+++ INPUT MATERIAL +++

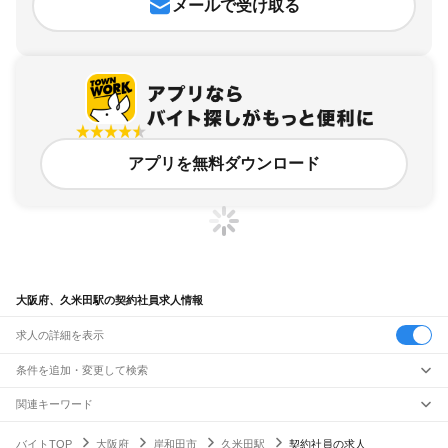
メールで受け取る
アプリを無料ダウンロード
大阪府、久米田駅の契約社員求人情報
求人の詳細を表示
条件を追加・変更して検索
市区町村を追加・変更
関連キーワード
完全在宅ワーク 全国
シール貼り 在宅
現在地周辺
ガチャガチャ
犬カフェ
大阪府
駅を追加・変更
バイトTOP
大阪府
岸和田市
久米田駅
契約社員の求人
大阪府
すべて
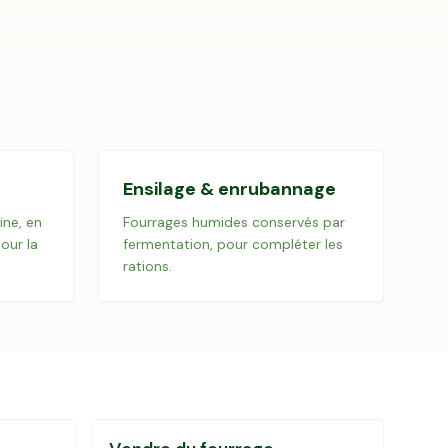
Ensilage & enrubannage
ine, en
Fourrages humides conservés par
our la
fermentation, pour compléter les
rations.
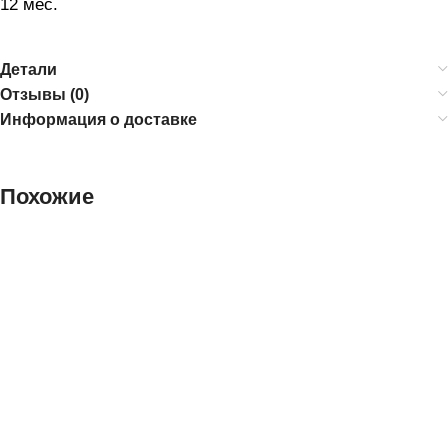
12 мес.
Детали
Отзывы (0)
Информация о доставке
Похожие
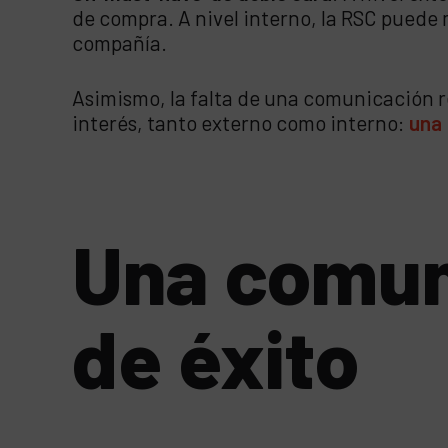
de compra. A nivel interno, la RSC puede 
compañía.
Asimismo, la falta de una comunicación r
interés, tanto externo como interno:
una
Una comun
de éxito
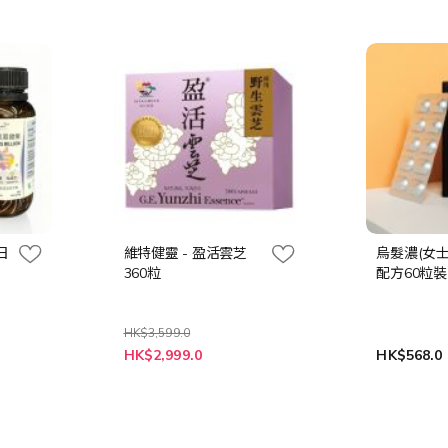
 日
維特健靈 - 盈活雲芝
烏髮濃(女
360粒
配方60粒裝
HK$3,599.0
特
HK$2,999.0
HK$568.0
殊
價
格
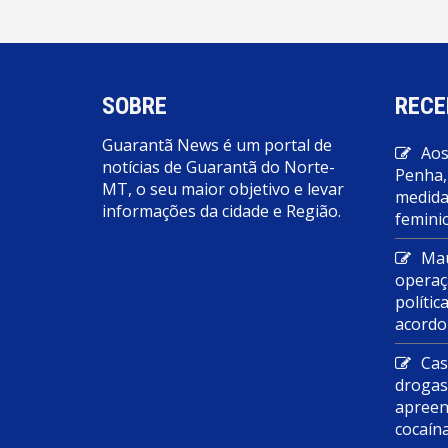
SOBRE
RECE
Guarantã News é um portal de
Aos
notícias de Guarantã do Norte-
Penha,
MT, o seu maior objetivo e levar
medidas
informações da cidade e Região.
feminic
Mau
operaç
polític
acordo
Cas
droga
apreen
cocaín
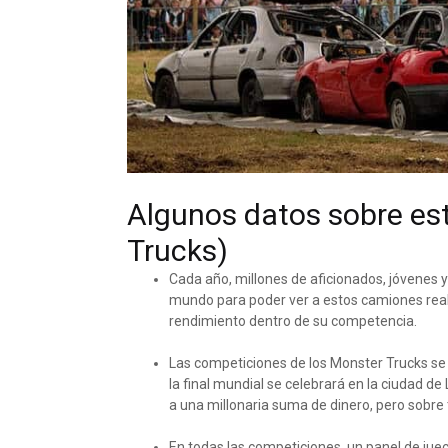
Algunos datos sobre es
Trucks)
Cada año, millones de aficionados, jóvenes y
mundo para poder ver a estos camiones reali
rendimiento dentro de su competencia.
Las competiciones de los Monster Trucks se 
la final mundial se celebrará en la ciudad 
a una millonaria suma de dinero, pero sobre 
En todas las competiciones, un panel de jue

+++
+++ INPUT MATERIAL +++

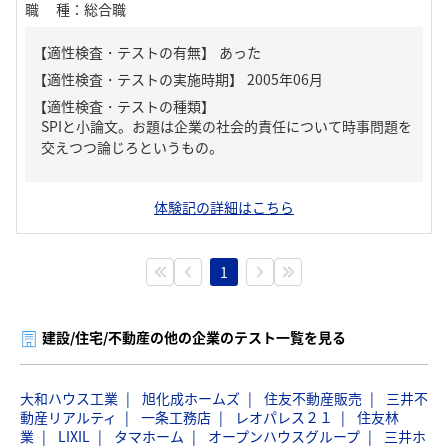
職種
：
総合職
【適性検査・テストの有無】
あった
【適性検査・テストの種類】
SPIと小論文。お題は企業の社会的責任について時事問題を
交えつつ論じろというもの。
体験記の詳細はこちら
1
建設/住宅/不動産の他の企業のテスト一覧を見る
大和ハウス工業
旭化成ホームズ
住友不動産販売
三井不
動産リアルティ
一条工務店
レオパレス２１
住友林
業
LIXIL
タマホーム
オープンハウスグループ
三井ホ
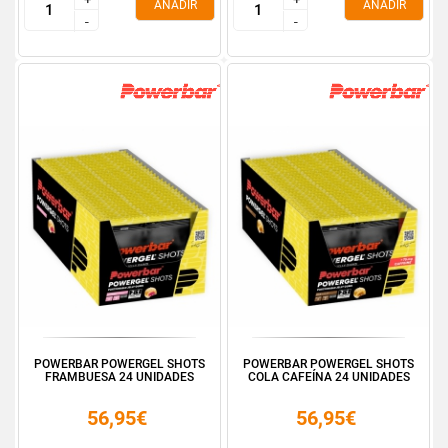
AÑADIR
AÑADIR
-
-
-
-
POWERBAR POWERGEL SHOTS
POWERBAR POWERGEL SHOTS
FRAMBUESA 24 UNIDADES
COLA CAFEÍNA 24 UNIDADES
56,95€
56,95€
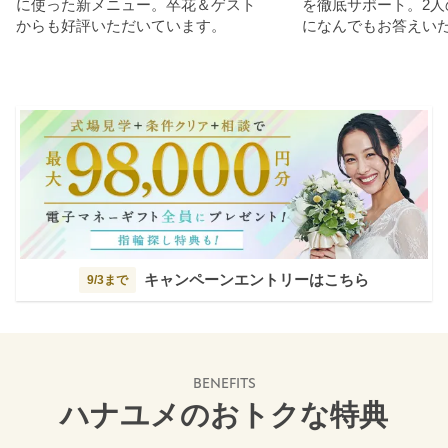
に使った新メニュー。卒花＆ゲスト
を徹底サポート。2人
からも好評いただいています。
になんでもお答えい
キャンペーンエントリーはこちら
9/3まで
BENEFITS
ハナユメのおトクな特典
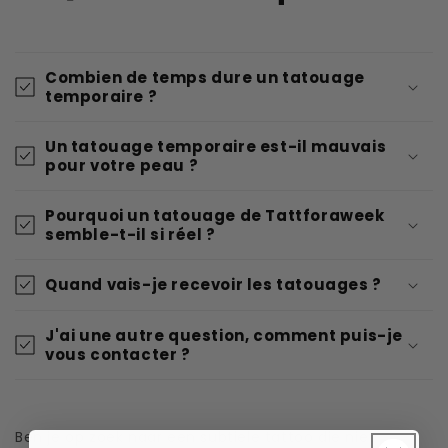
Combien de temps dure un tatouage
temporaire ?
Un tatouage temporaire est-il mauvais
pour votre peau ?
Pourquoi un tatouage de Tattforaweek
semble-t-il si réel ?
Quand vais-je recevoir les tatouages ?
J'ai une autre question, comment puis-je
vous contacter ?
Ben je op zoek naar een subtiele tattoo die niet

+++
+++ INPUT MATERIAL +++

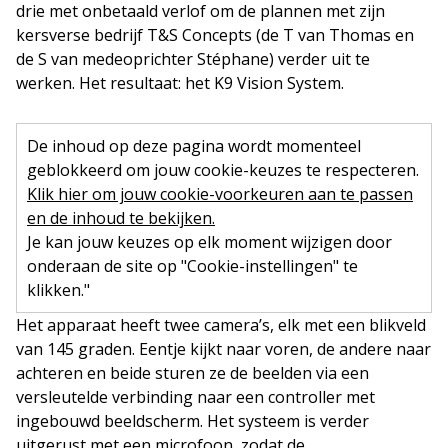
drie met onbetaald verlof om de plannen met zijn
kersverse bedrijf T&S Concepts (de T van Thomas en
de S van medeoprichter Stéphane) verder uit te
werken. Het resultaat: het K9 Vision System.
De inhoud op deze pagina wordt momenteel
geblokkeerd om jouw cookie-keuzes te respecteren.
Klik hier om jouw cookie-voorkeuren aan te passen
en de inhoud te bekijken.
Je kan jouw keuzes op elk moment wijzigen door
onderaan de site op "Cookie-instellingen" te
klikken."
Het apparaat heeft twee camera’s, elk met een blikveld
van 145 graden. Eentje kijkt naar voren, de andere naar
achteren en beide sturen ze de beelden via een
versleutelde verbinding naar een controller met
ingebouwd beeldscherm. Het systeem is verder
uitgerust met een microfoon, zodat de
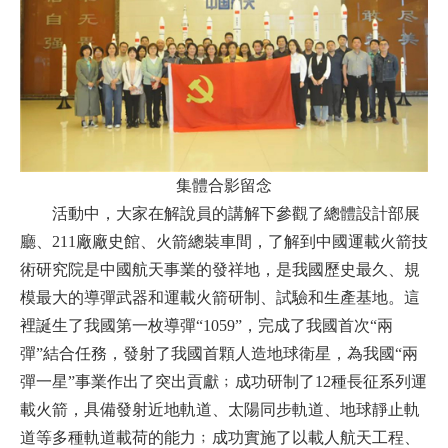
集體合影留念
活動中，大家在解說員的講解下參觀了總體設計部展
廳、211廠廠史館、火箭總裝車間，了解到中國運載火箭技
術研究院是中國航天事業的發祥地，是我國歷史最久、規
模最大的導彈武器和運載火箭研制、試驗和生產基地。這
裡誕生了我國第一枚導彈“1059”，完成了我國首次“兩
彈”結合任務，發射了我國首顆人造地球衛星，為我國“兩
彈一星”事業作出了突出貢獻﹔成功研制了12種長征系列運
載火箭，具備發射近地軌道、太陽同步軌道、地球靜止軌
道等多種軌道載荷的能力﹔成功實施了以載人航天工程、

+++

ASSIGNMENT –
Text only, no pictures: please print exactly the lines above from the line with "uitgerust met een microfoon, zodat de" up to and including the line with "道等多種軌道載荷的能力﹔成功實施了以載人航天工程、", and nothing else.

ANSWER TO THIS PROBLEM –
uitgerust met een microfoon, zodat de
集體合影留念
活動中，大家在解說員的講解下參觀了總體設計部展
廳、211廠廠史館、火箭總裝車間，了解到中國運載火箭技
術研究院是中國航天事業的發祥地，是我國歷史最久、規
模最大的導彈武器和運載火箭研制、試驗和生產基地。這
裡誕生了我國第一枚導彈“1059”，完成了我國首次“兩
彈”結合任務，發射了我國首顆人造地球衛星，為我國“兩
彈一星”事業作出了突出貢獻﹔成功研制了12種長征系列運
載火箭，具備發射近地軌道、太陽同步軌道、地球靜止軌
道等多種軌道載荷的能力﹔成功實施了以載人航天工程、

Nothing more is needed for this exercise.